Selected excerpt:

--- begin ---

If/when I get a Cruze Diesel I will be looking at installing TSW wheels. They have rotary forged wheels in a few of their styles that are very lightweight and very strong. On our VW TDI Jetta I saved something like 3-5 pounds per wheel going from the factory 16-inchers to 18s... 

They do not list wheels available for the Chevy Cruze Diesel, but they do list wheels for the Cadillac ATS...


----------



## Chris Tobin (Feb 23, 2016)

I'm hoping to move forward with this soon. Has anyone verified that the Cruze Diesel is 5X115 while a Cadillac ATS is 5X114.3? The difference between the two is only 0.027-inches and that does not seem like to big of a difference, but I'm sure it could still cause problems...

I like the TSW Geneva and it is available in both 5X114.3 and 5X115 so I should be good to go either way I hope...

http://www.tsw.com/alloy_wheels_geneva.php


----------



## Aussie (Sep 16, 2012)

I put these 18 X 8 wheels off a Holden Cruze SRI-V 1.6T on my diesel. The 1.6T uses the same brakes as the diesel in Australia.

View attachment 201137


----------



## MP81 (Jul 20, 2015)

Chris Tobin said:


> I'm hoping to move forward with this soon. Has anyone verified that the Cruze Diesel is 5X115 while a Cadillac ATS is 5X114.3? The difference between the two is only 0.027-inches and that does not seem like to big of a difference, but I'm sure it could still cause problems...
> 
> I like the TSW Geneva and it is available in both 5X114.3 and 5X115 so I should be good to go either way I hope...
> 
> Geneva Alloy Wheels by TSW


The ATS is 5x115. But looking quickly on Caddy forms - some people run 5x114.3 wheels without issue. I mean, consider - 0.7mm is the width of mechanical pencil lead. You just need hubcentric rings - but those are something always recommended anyway.


----------



## plasticplant (Mar 26, 2013)

5X115 is the bolt pattern for the CTD. That's the number I would stick with. If 5X114.3 were "ok" to run, that would be the bolt pattern of the wheel. Just not worth the risk on something as critical as wheels IMHO. Risk is viewed very differently from one person to the next, so obviously the choice is yours. I will say the 5X115 market has expanded greatly since I spent weeks back in 2013 looking for a "nice" set of wheels in that rarer bolt pattern.


----------



## Tomko (Jun 1, 2013)

--- end ---

Stored data:
--- begin ---

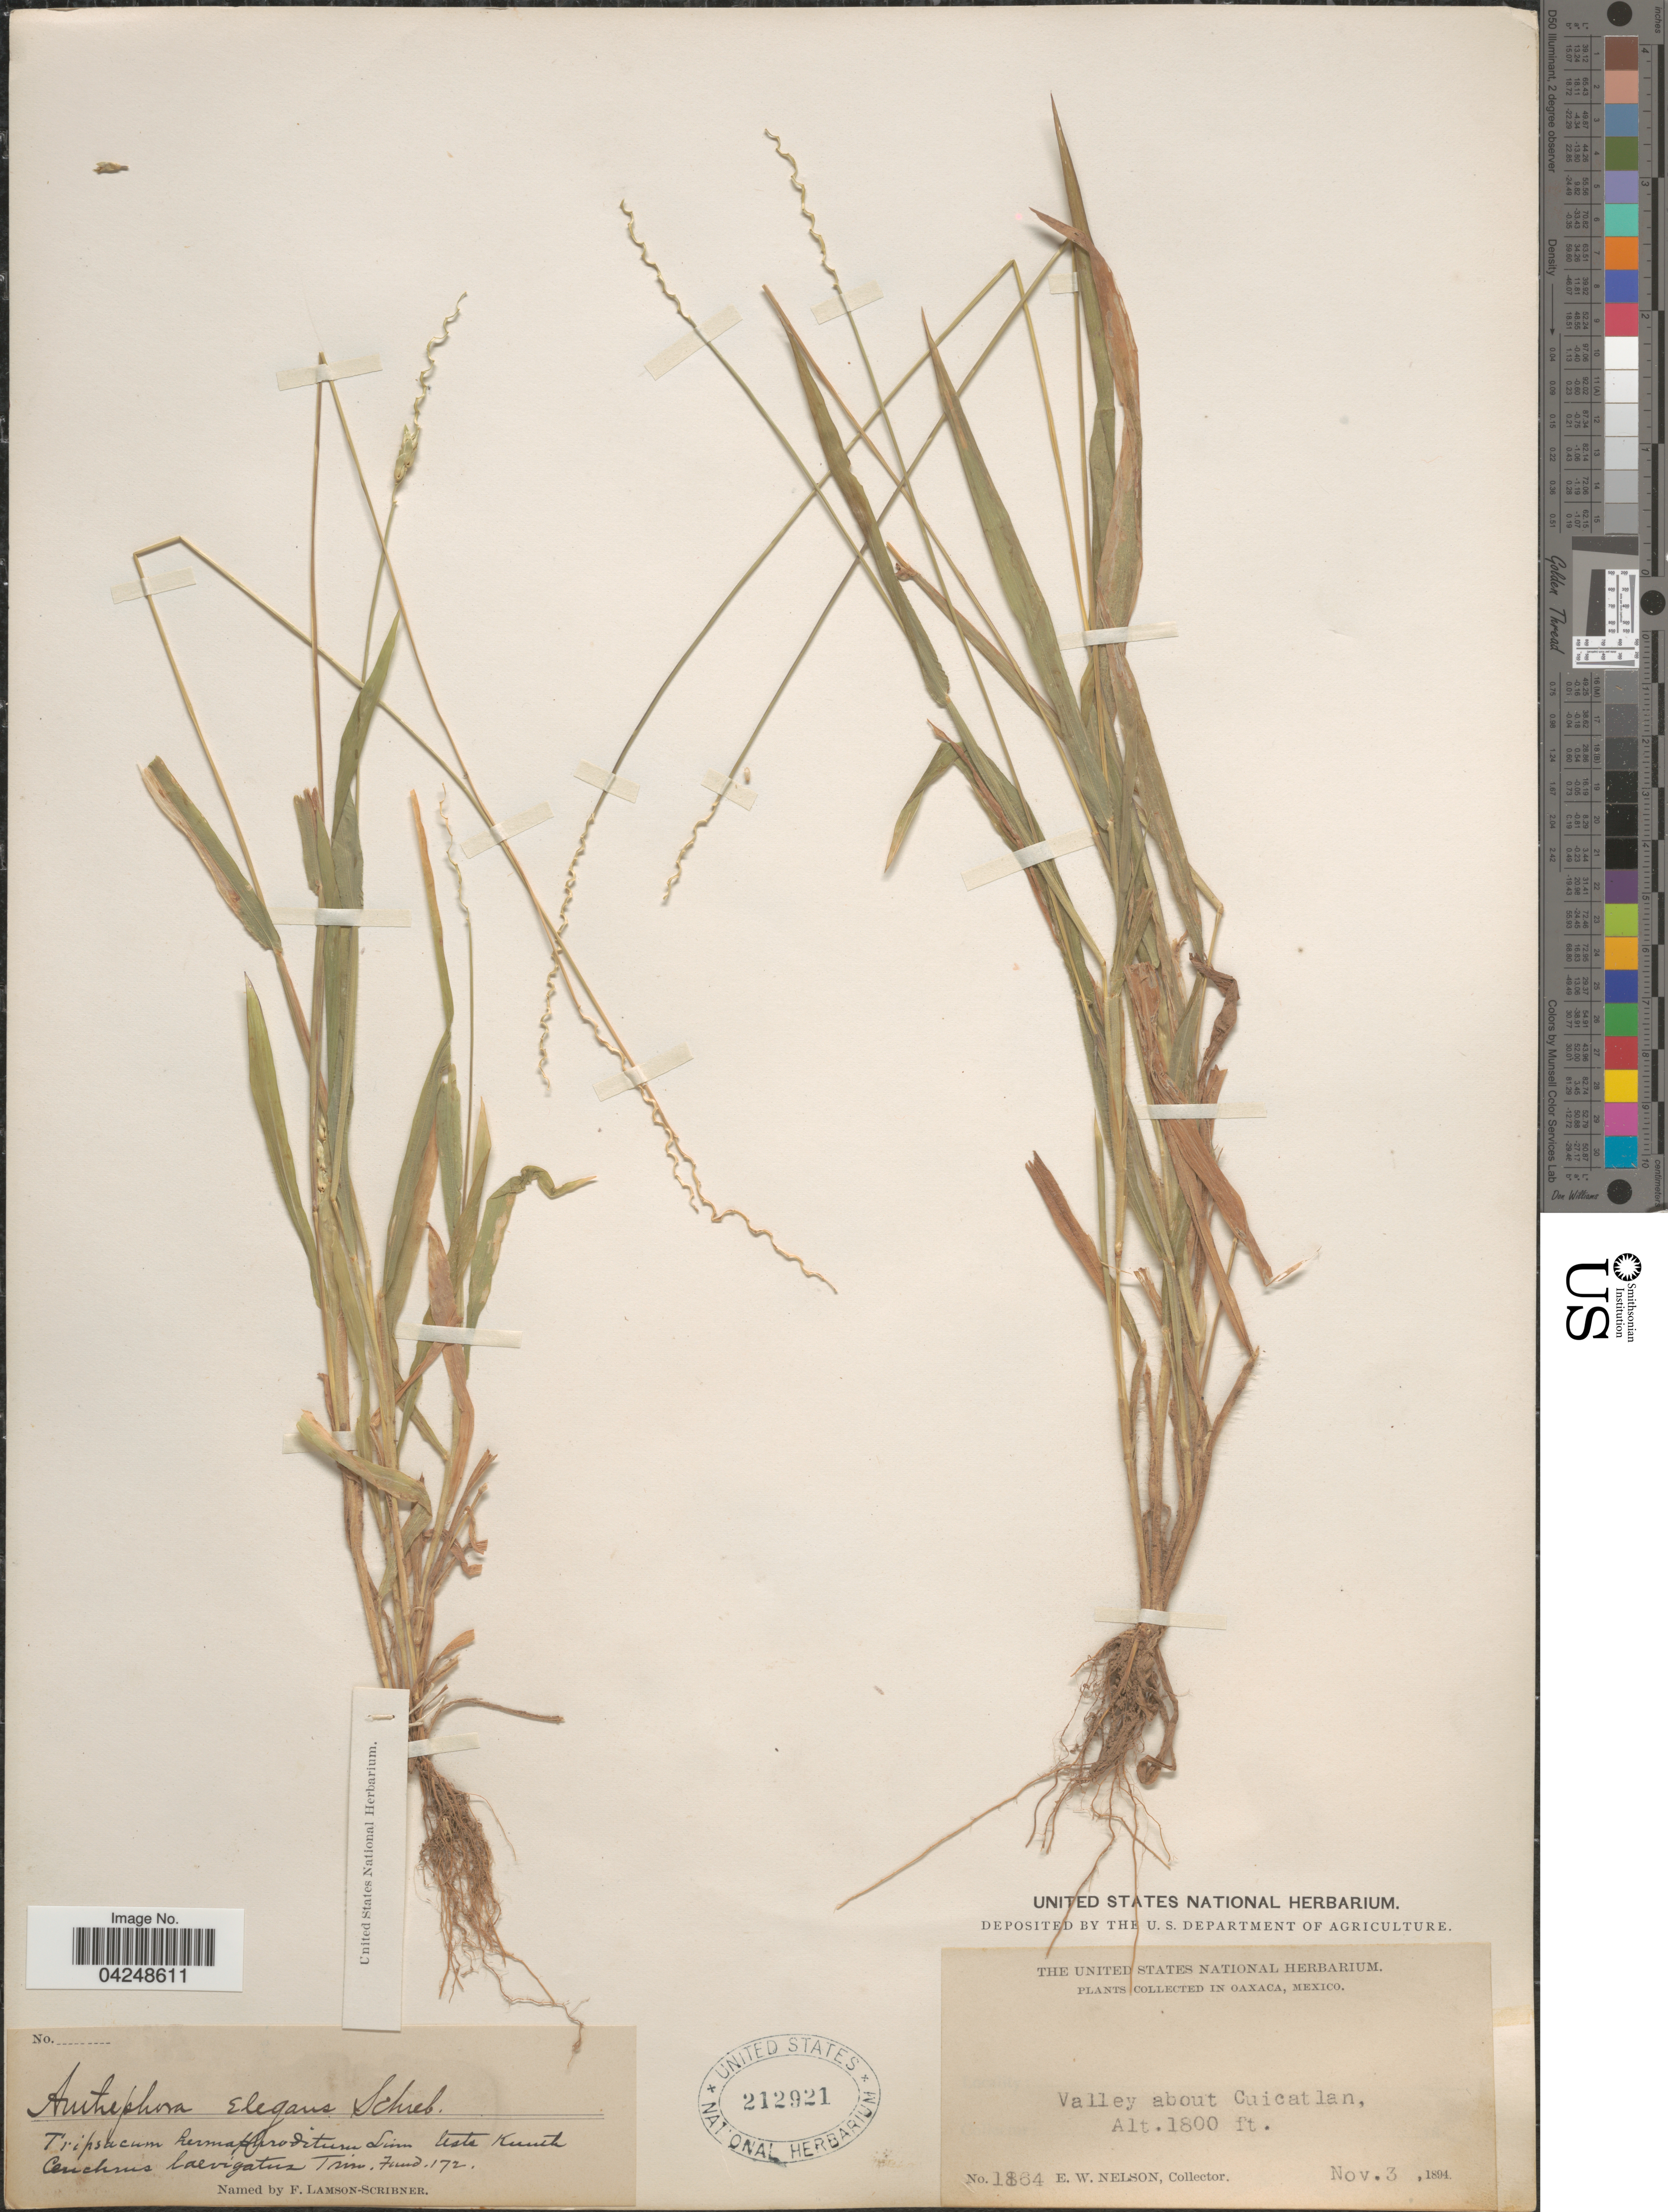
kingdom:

--- end ---

What to work on:
#1 In the thread on Cruze Diesel wheels, which car did the 18 X 8 wheels that Aussie put on his diesel come from?
#2 Write the next part of the thread on Cruze Diesel wheels, starting right after its final heading.
The lines above are separate material and have nothing to do with the thread on Cruze Diesel wheels.

Task responses:
#1 A Holden Cruze SRI-V 1.6T.

#2
Chris Tobin said:


> I'm hoping to move forward with this soon. Has anyone verified that the Cruze Diesel is 5X115 while a Cadillac ATS is 5X114.3? The difference between the two is only 0.027-inches and that does not seem like to big of a difference, but I'm sure it could still cause problems...
> 
> I like the TSW Geneva and it is available in both 5X114.3 and 5X115 so I should be good to go either way I hope...
> 
> Geneva Alloy Wheels by TSW


Some model ATS share hubs with CTD. They are both 5x115. 

I have never heard of any GM product using 5x114.3 which is an imperial to metric conversion. GM's last vehicle that used any imperial measures was the 1996 B body which had a very long lineage. 

A smart person like you Chris would not run 114.3 on a 115.


----------



## Chris Tobin (Feb 23, 2016)

Tomko said:


> Some model ATS share hubs with CTD. They are both 5x115.
> 
> I have never heard of any GM product using 5x114.3 which is an imperial to metric conversion. GM's last vehicle that used any imperial measures was the 1996 B body which had a very long lineage.
> 
> A smart person like you Chris would not run 114.3 on a 115.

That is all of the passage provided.